Cross browser issues

Unfortunately, at this time there is a something of a variance in the implementation of device orientation within various mobile browsers. We believe Opera Mobile’s implementation is the most inline with the specification, followed by Firefox’s implementation, which only differs in its calculation of alpha (it measures it clockwise instead of anti-clockwise — this can easily be normalized using some simple javascript) but otherwise is the same as Opera. Webkit-based mobile browsers like Mobile Safari and the Native Android browsers each calculate the position of alpha, beta and gamma in their own way. We hope future versions of those browsers release implementations more in line with the specification, so that developers can take advantage of device orientation in their web apps in an easier manner.
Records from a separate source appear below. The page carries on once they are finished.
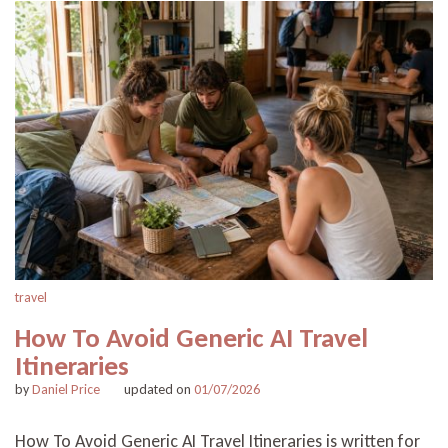
travel
How To Avoid Generic AI Travel
Itineraries
by
Daniel Price
updated on
01/07/2026
How To Avoid Generic AI Travel Itineraries is written for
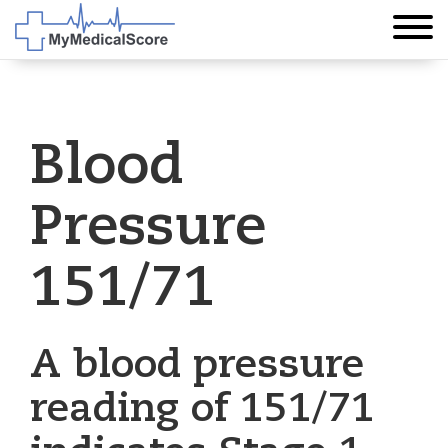
Blood
Pressure
151/71
A blood pressure
reading of 151/71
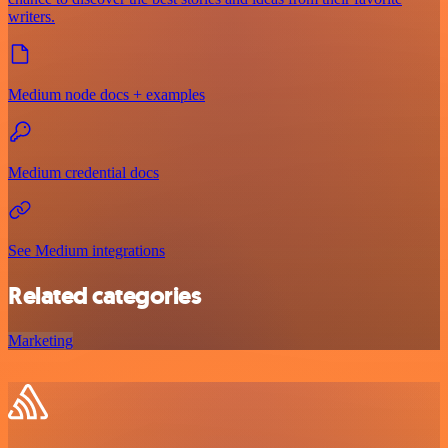
writers.
Medium node docs + examples
Medium credential docs
See Medium integrations
Related categories
Marketing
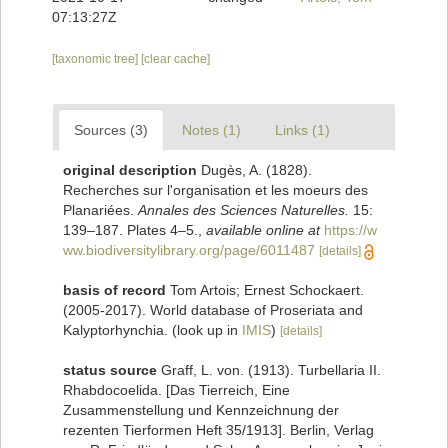
07:13:27Z
[taxonomic tree]
[clear cache]
Sources (3)
Notes (1)
Links (1)
original description
Dugès, A. (1828).
Recherches sur l'organisation et les moeurs des
Planariées.
Annales des Sciences Naturelles.
15:
139–187. Plates 4–5.
,
available online at
https://w
ww.biodiversitylibrary.org/page/6011487
[details]
basis of record
Tom Artois; Ernest Schockaert.
(2005-2017). World database of Proseriata and
Kalyptorhynchia.
(look up in
IMIS
)
[details]
status source
Graff, L. von. (1913). Turbellaria II.
Rhabdocoelida. [Das Tierreich, Eine
Zusammenstellung und Kennzeichnung der
rezenten Tierformen Heft 35/1913]. Berlin, Verlag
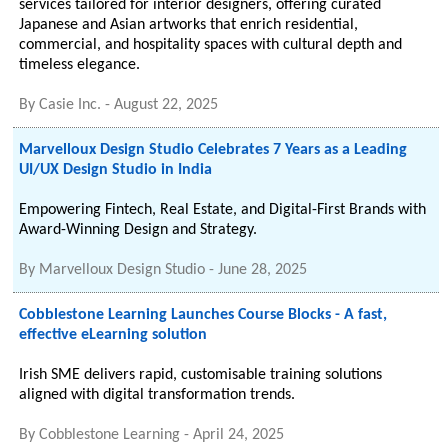
services tailored for interior designers, offering curated
Japanese and Asian artworks that enrich residential,
commercial, and hospitality spaces with cultural depth and
timeless elegance.
By
Casie Inc.
-
August 22, 2025
Marvelloux Design Studio Celebrates 7 Years as a Leading
UI/UX Design Studio in India
Empowering Fintech, Real Estate, and Digital-First Brands with
Award-Winning Design and Strategy.
By
Marvelloux Design Studio
-
June 28, 2025
Cobblestone Learning Launches Course Blocks - A fast,
effective eLearning solution
Irish SME delivers rapid, customisable training solutions
aligned with digital transformation trends.
By
Cobblestone Learning
-
April 24, 2025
deviceorientation and devicemotion provide cool new options for creating mobile apps, from games and augmented reality applications to normal applications that need an extra level of polish. The API is very simple, and it’s easy for a developer to understand and start using it, today (cross browser issues not withstanding). Opera Mobile 12 and other major smartphone browsers already have support for it — it’s a very promising technology and you should consider including it in your next project!

Opera’s Rich Tibbett has written a fantastic deviceOrientation example — see his Marine Compass demo.